WORK INSTRUCTIONS:
Rewrite every line of the items below as a single numbered list, leaving out the pictures and all blank lines.

MATERIAL FOR THIS EXERCISE:
┌──

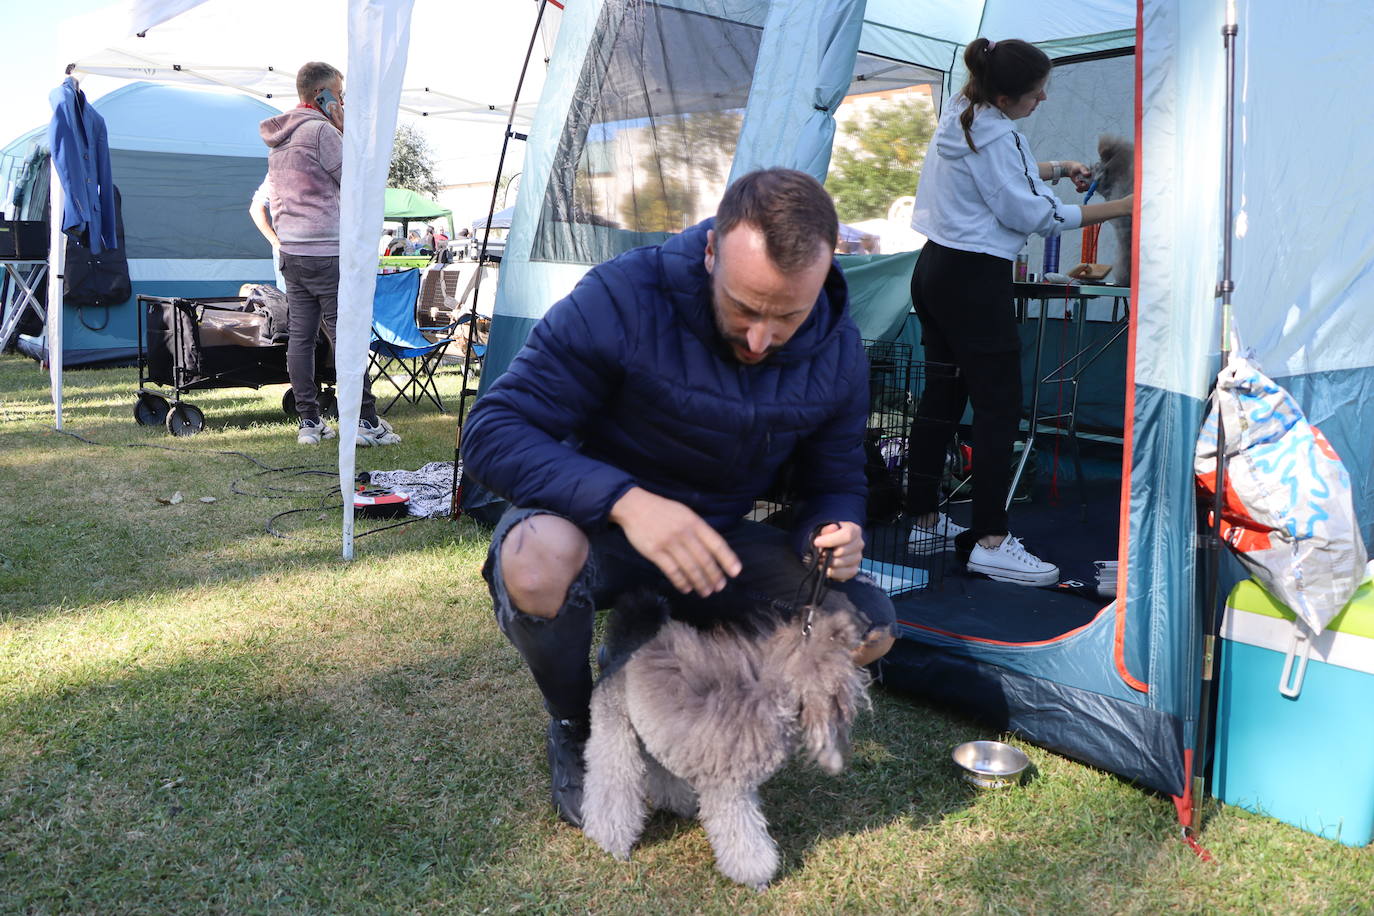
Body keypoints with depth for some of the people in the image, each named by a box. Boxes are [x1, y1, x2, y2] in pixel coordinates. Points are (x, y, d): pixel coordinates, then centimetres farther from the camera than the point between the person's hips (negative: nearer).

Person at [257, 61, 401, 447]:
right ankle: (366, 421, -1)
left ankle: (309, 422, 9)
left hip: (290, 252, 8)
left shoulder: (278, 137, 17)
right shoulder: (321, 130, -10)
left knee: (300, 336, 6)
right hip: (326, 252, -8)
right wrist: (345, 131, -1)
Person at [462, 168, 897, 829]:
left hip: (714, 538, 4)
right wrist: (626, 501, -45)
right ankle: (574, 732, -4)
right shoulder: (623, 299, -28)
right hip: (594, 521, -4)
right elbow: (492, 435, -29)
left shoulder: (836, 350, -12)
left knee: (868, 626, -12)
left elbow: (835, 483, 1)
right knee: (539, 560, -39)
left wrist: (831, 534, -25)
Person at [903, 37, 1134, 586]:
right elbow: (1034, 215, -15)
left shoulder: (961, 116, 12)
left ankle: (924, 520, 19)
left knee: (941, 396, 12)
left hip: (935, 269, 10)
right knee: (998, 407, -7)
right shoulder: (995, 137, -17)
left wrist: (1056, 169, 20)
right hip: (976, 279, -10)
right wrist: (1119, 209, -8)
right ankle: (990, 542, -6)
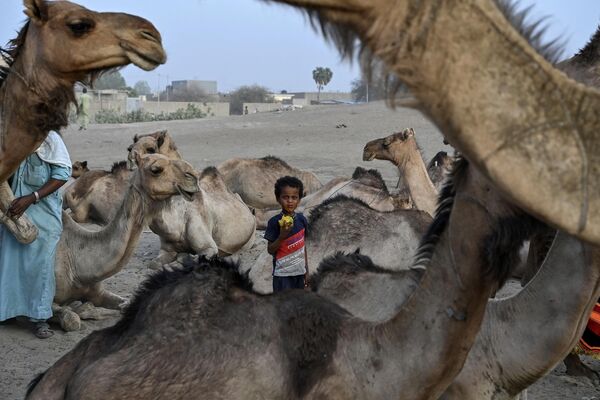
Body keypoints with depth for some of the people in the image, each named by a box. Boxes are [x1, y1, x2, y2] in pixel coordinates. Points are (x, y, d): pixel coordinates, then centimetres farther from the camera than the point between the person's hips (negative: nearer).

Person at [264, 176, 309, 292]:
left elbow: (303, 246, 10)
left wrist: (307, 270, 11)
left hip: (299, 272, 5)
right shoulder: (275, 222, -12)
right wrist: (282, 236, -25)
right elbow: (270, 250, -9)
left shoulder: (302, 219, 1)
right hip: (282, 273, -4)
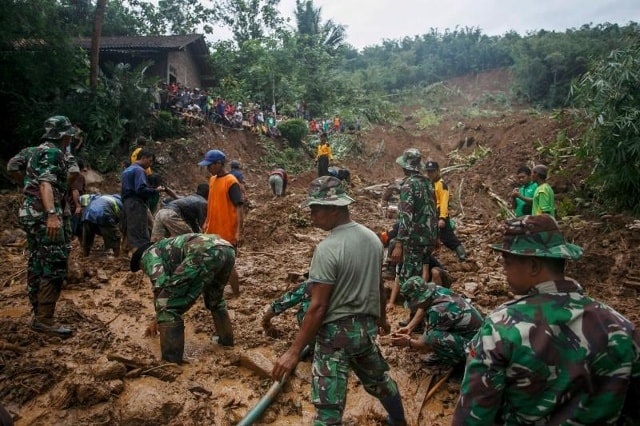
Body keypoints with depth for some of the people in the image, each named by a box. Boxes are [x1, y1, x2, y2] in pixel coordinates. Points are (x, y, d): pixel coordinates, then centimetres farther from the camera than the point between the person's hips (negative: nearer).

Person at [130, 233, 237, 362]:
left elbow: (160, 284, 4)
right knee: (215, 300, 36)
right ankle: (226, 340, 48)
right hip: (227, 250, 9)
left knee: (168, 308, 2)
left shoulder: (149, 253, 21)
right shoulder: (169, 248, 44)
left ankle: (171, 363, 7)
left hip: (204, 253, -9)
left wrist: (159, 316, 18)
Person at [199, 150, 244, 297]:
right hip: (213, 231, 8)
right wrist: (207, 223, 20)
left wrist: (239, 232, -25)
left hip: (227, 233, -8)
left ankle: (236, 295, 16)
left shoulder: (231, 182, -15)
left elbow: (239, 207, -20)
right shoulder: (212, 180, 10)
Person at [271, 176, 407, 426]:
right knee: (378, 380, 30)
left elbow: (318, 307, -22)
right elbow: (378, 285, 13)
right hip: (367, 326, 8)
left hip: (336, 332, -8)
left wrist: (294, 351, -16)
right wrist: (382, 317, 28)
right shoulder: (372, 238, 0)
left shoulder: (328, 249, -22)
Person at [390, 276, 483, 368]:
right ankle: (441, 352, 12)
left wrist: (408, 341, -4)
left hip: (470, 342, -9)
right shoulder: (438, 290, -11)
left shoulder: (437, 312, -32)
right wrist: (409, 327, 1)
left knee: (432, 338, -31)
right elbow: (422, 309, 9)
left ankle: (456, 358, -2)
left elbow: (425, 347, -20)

└──

PROBLEM SOLUTION:
1. Body keypoints with depth for some of the people in the image, each named by a box. Boxes are [x1, y1, x2, y2] in pixel coordinates. Points are (x, y, d): pixel coordinates, then centimetres farther from the camera than the point between the person's hips (negative: nearer).
2. Person at [257, 61, 401, 447]:
3. right ankle: (366, 421, -1)
4. left ankle: (309, 422, 9)
5. left hip: (290, 252, 8)
6. left shoulder: (278, 137, 17)
7. right shoulder: (321, 130, -10)
8. left knee: (300, 336, 6)
9. right hip: (326, 252, -8)
10. right wrist: (345, 131, -1)
11. Person at [462, 168, 897, 829]:
12. left hip: (714, 538, 4)
13. right wrist: (626, 501, -45)
14. right ankle: (574, 732, -4)
15. right shoulder: (623, 299, -28)
16. right hip: (594, 521, -4)
17. right elbow: (492, 435, -29)
18. left shoulder: (836, 350, -12)
19. left knee: (868, 626, -12)
20. left elbow: (835, 483, 1)
21. right knee: (539, 560, -39)
22. left wrist: (831, 534, -25)
23. Person at [903, 37, 1134, 586]:
24. right elbow: (1034, 215, -15)
25. left shoulder: (961, 116, 12)
26. left ankle: (924, 520, 19)
27. left knee: (941, 396, 12)
28. left hip: (935, 269, 10)
29. right knee: (998, 407, -7)
30. right shoulder: (995, 137, -17)
31. left wrist: (1056, 169, 20)
32. right hip: (976, 279, -10)
33. right wrist: (1119, 209, -8)
34. right ankle: (990, 542, -6)
35. Body keypoints with depth for some of the people in the image, each named by a box. Boxes are [x1, y1, x2, y2] in pixel coordinates. Points are (x, y, d): pixel coordinates, then centimetres farther from the camera than the point between the person's hips (negative: nearer).
36. Person at [264, 176, 309, 292]:
37. left elbow: (303, 246, 10)
38. left wrist: (307, 270, 11)
39. left hip: (299, 272, 5)
40. right shoulder: (275, 222, -12)
41. right wrist: (282, 236, -25)
42. right elbow: (270, 250, -9)
43. left shoulder: (302, 219, 1)
44. right hip: (282, 273, -4)
45. Body keypoints with depth for some of the people in the image, each named by a box. Boxes are [x1, y1, x2, y2] in pixel coordinates. Points are (x, y, d): pixel coordinates, then centimetres farther from the camera than the point between the person's hips (negative: nearer).
46. Person at [130, 233, 237, 362]:
47. left elbow: (160, 284, 4)
48. right knee: (215, 300, 36)
49. right ankle: (226, 340, 48)
50. right hip: (227, 250, 9)
51. left knee: (168, 308, 2)
52. left shoulder: (149, 253, 21)
53. right shoulder: (169, 248, 44)
54. left ankle: (171, 363, 7)
55. left hip: (204, 253, -9)
56. left wrist: (159, 316, 18)
57. Person at [199, 150, 244, 297]:
58. right hip: (213, 231, 8)
59. right wrist: (207, 223, 20)
60. left wrist: (239, 232, -25)
61. left hip: (227, 233, -8)
62. left ankle: (236, 295, 16)
63. left shoulder: (231, 182, -15)
64. left elbow: (239, 207, -20)
65. right shoulder: (212, 180, 10)
66. Person at [271, 176, 407, 426]:
67. right knee: (378, 380, 30)
68. left elbow: (318, 307, -22)
69. right elbow: (378, 285, 13)
70. right hip: (367, 326, 8)
71. left hip: (336, 332, -8)
72. left wrist: (294, 351, -16)
73. right wrist: (382, 317, 28)
74. right shoulder: (372, 238, 0)
75. left shoulder: (328, 249, -22)
76. Person at [390, 276, 483, 368]:
77. right ankle: (441, 352, 12)
78. left wrist: (408, 341, -4)
79. left hip: (470, 342, -9)
80. right shoulder: (438, 290, -11)
81. left shoulder: (437, 312, -32)
82. right wrist: (409, 327, 1)
83. left knee: (432, 338, -31)
84. right elbow: (422, 309, 9)
85. left ankle: (456, 358, -2)
86. left elbow: (425, 347, -20)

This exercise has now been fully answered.